■ **Work instructions**:
**A)** In the passage on yin and yang, in which act and scene of "Romeo and Juliet" does Romeo speak the quoted lines?
**B)** Does each statement agree with the passage on yin and yang? Answer yes or no for each and quote the deciding words.
(i) The first light of dawn can only be seen in darkness.
(ii) The moral of the story is to embrace one extreme fully.
(iii) Yin and yang is also called the law of opposites.
**C)** Output everything in the passage on yin and yang from "The yin and" down to "or the other.".

It is almost as if the universe is testing our willpower, creativity, and clarity of thought on the walk through life.

The yin and yang, the law of opposites, is an active process of life force, “qi” energy, swinging us from one extreme to the next in the never-ending cycle of growth and change.

Finding the balance between the extremes

The first light of dawn can only be seen in the darkness. Deep happiness is a feeling that is all the more intense after we have gone through the experience of sadness. They are both intense feelings. There is a fine line between love and hate, as William Shakespeare vividly portrays in “Romeo and Juliet.”

The moral of the story is that nothing good can come from blindly embracing fully one or the other.

In Act 1 Scene 1, Romeo is well aware of the close relationship between these two strong emotions:

Here’s much to do with hate, but more with love.

Why then, O brawling love, O loving hate,

O anything of nothing first create!

O heavy lightness, serious vanity,

Misshapen chaos of well-seeming forms,

Feather of lead, bright smoke, cold fire, sick health,

Still-waking sleep, that is not what it is!

This love feel I, that feel no love in this.”

■ **Entries supplied**:
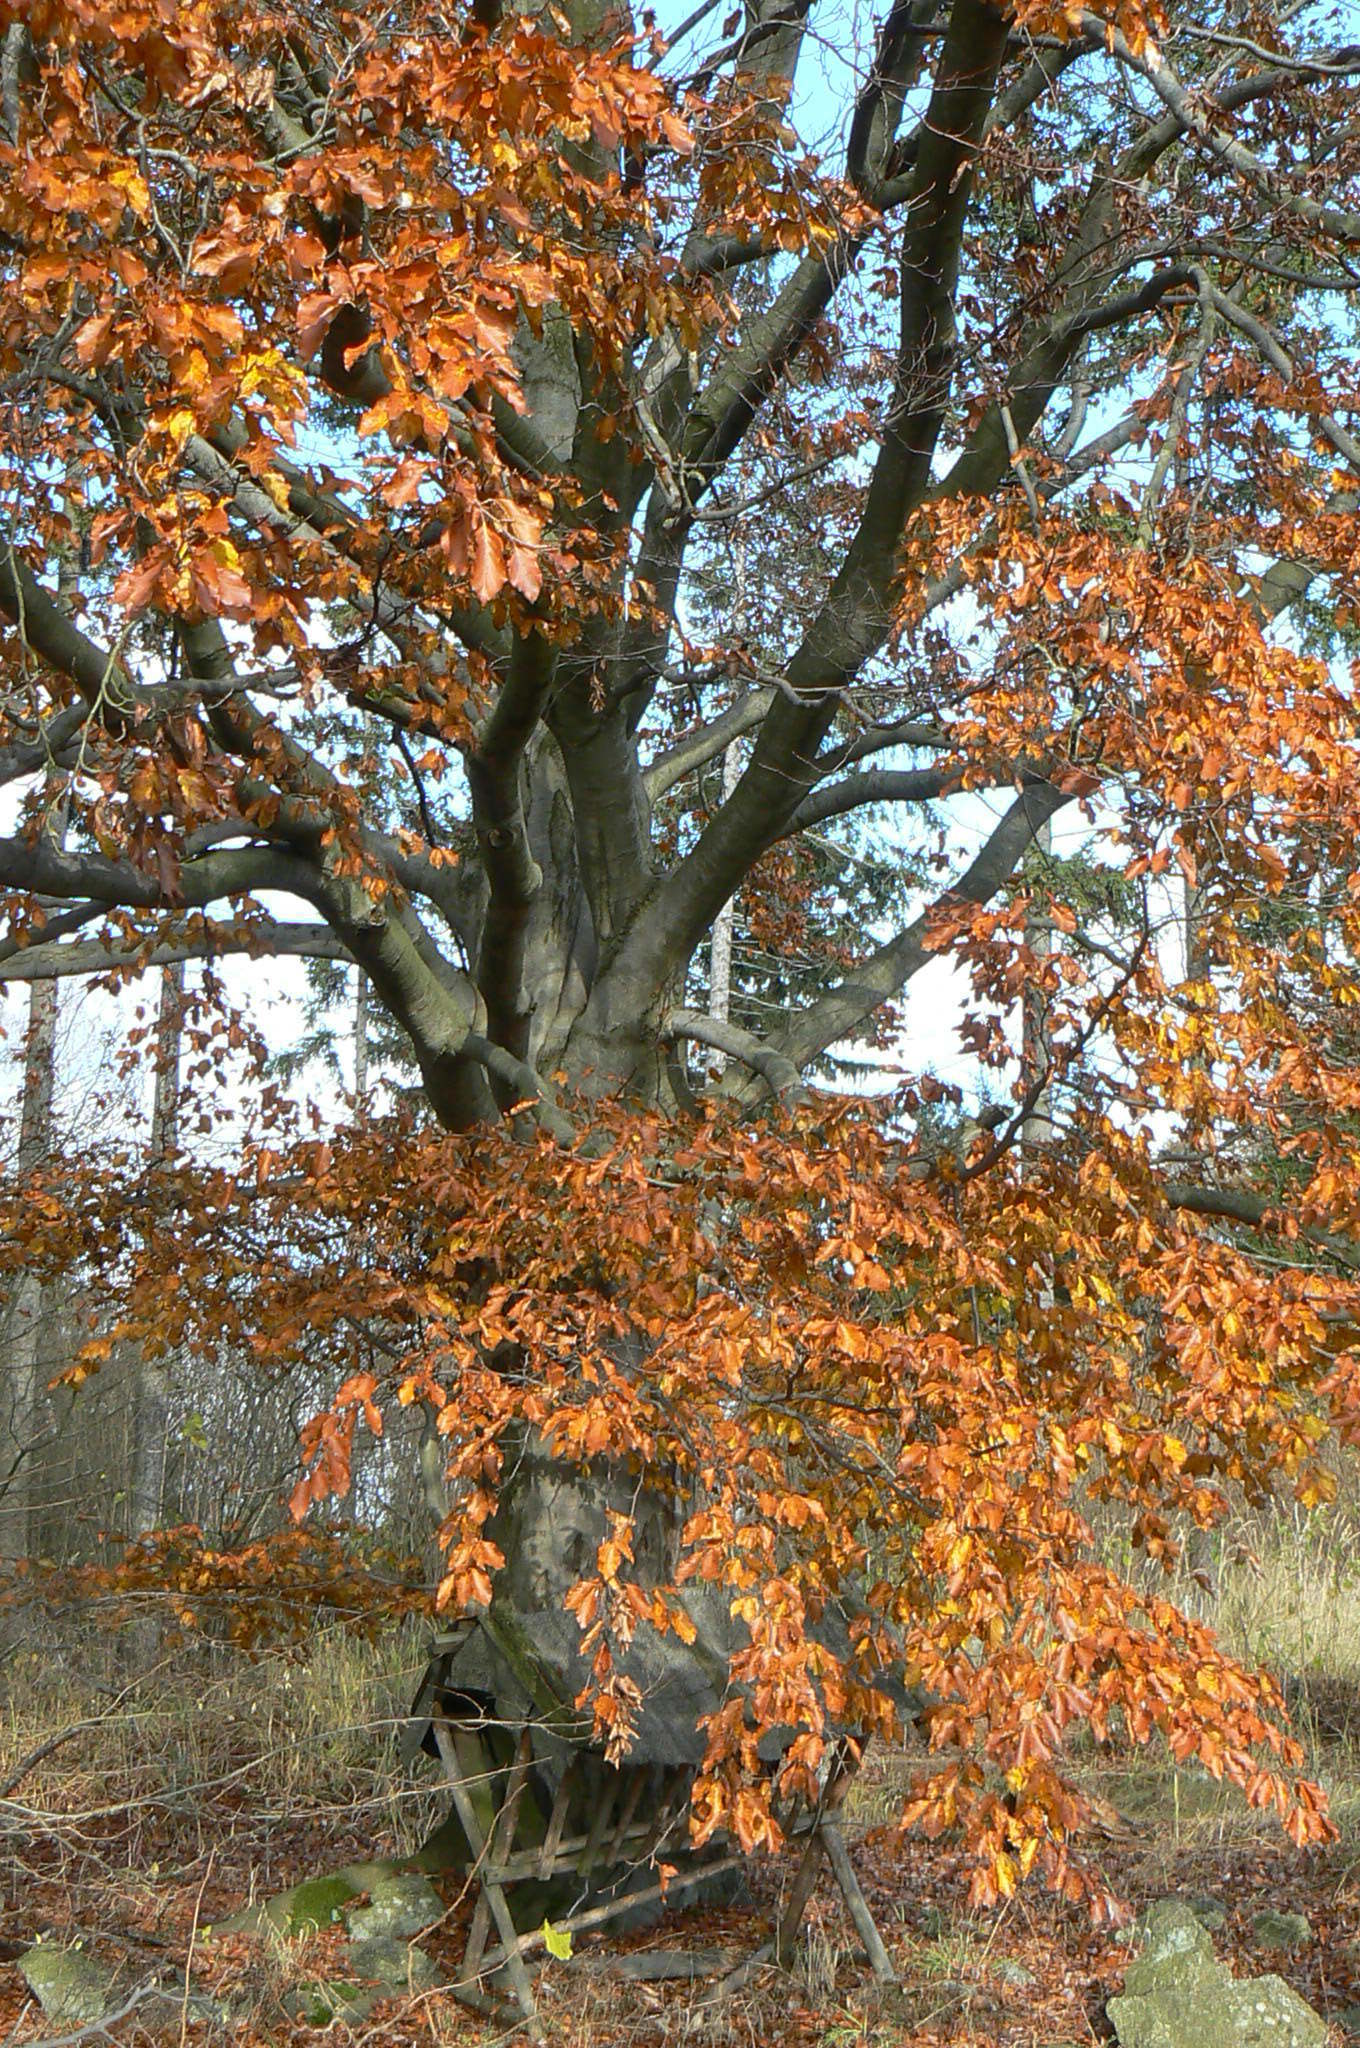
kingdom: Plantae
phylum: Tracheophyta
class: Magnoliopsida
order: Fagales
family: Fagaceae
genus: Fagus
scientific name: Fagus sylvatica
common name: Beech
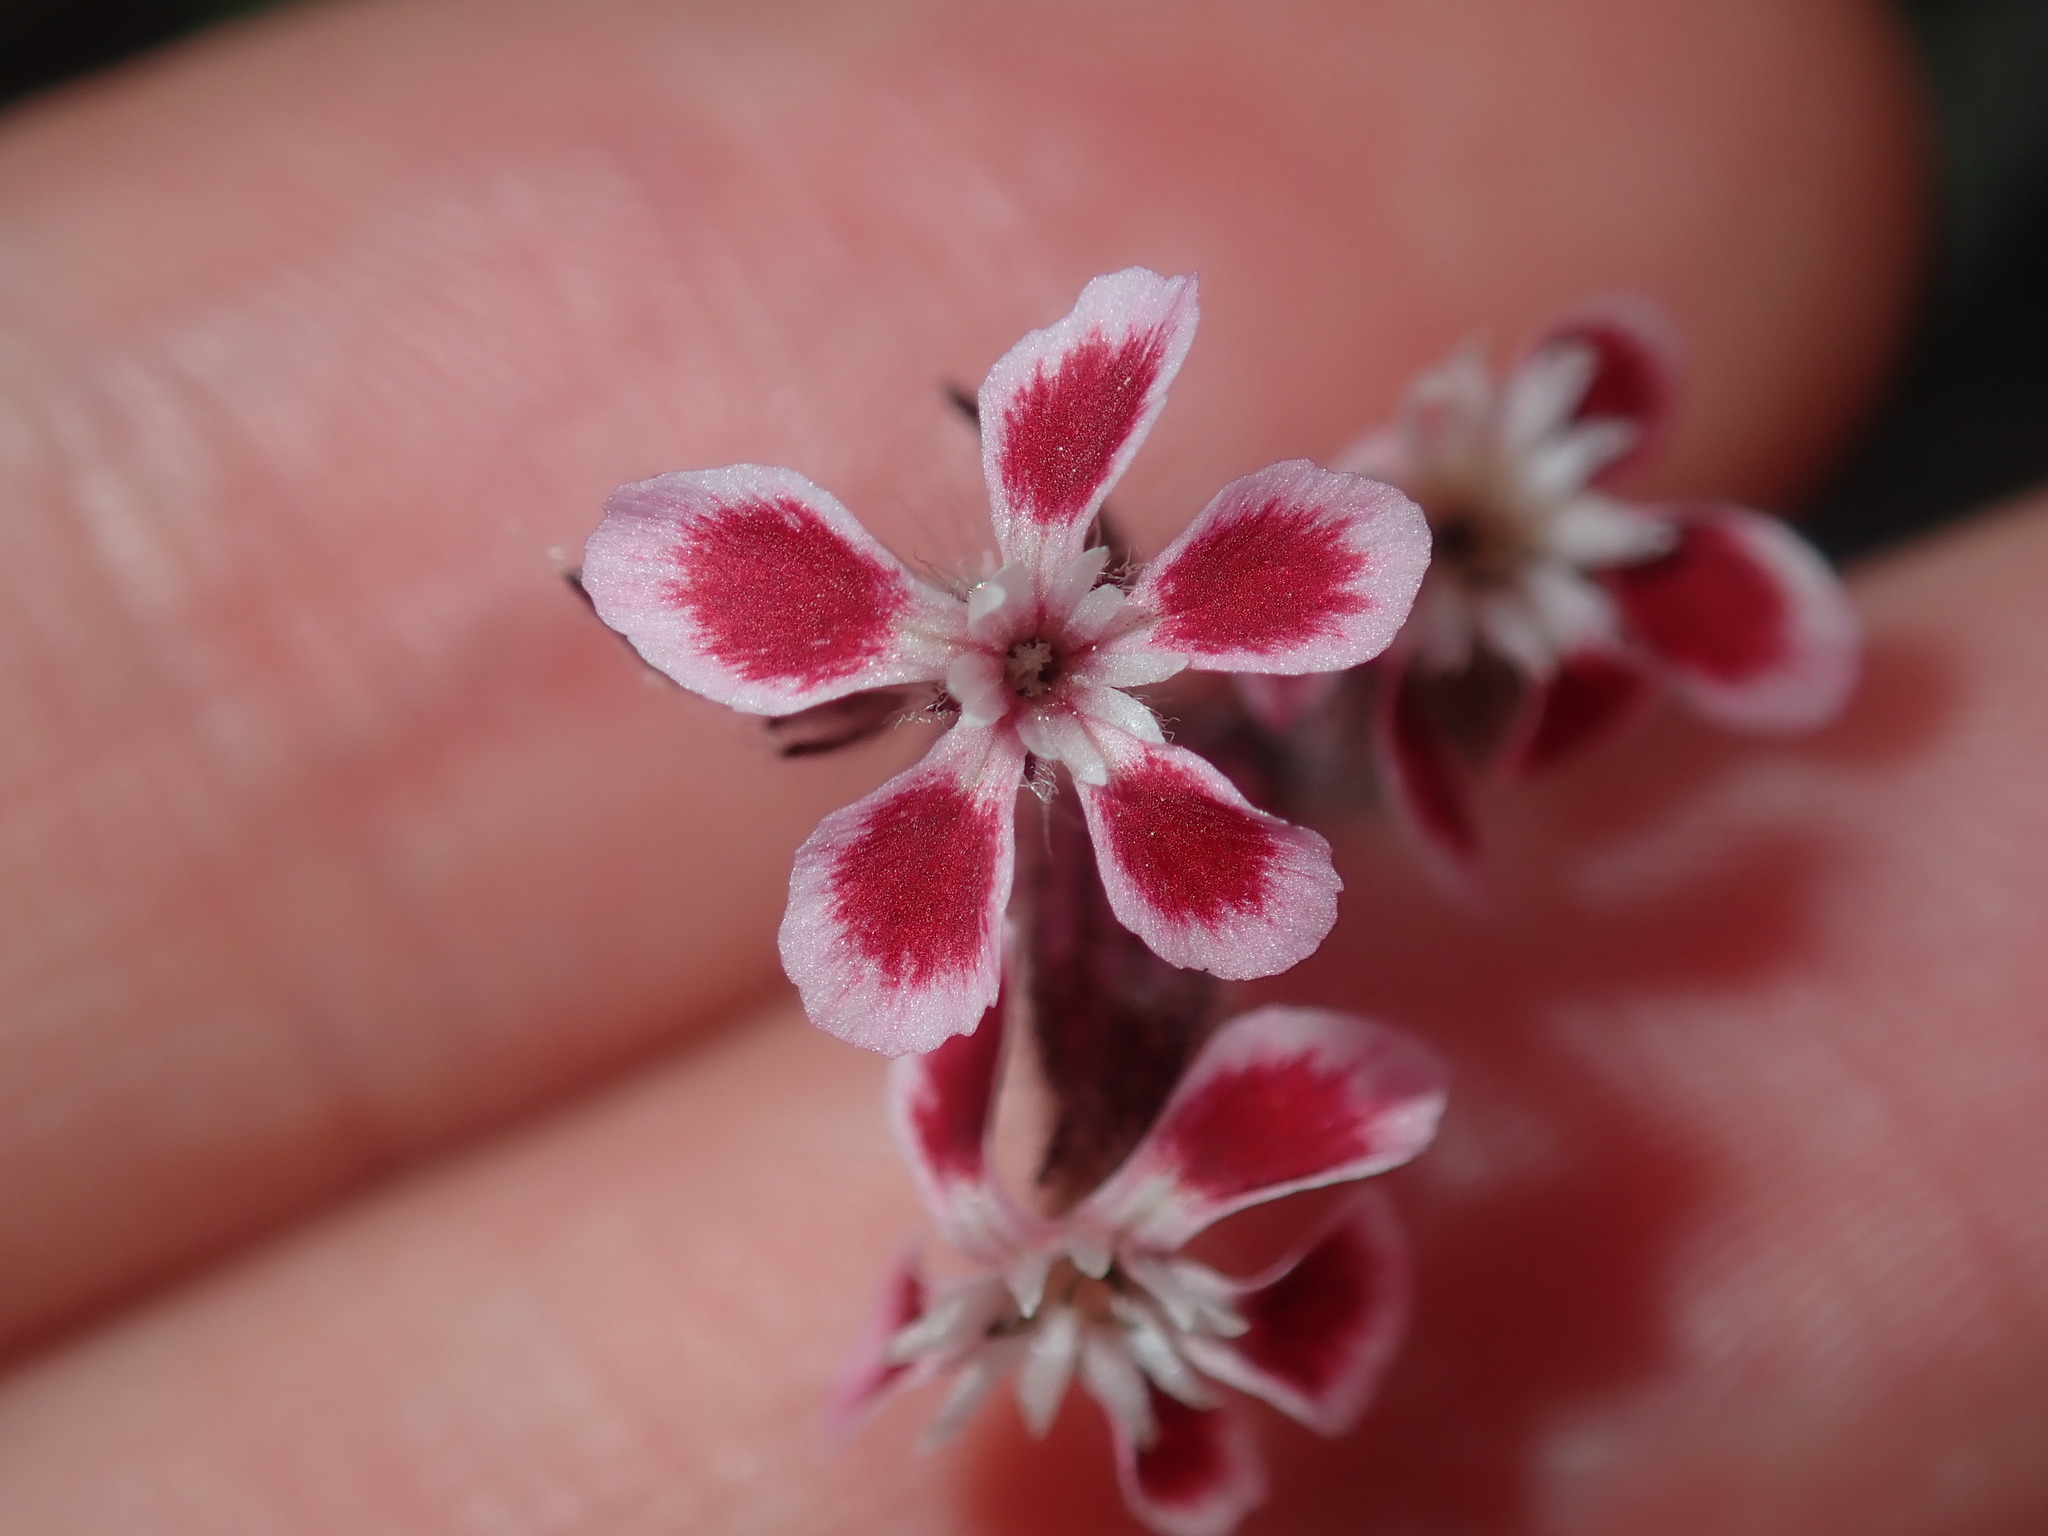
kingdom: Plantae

■ **Answers below**:
**A)** Act 1 Scene 1

**B)**
(i) Yes: "The first light of dawn can only be seen in the darkness."
(ii) No: "nothing good can come from blindly embracing fully one or the other."
(iii) Yes: "The yin and yang, the law of opposites"

**C)**
The yin and yang, the law of opposites, is an active process of life force, “qi” energy, swinging us from one extreme to the next in the never-ending cycle of growth and change.

Finding the balance between the extremes

The first light of dawn can only be seen in the darkness. Deep happiness is a feeling that is all the more intense after we have gone through the experience of sadness. They are both intense feelings. There is a fine line between love and hate, as William Shakespeare vividly portrays in “Romeo and Juliet.”

The moral of the story is that nothing good can come from blindly embracing fully one or the other.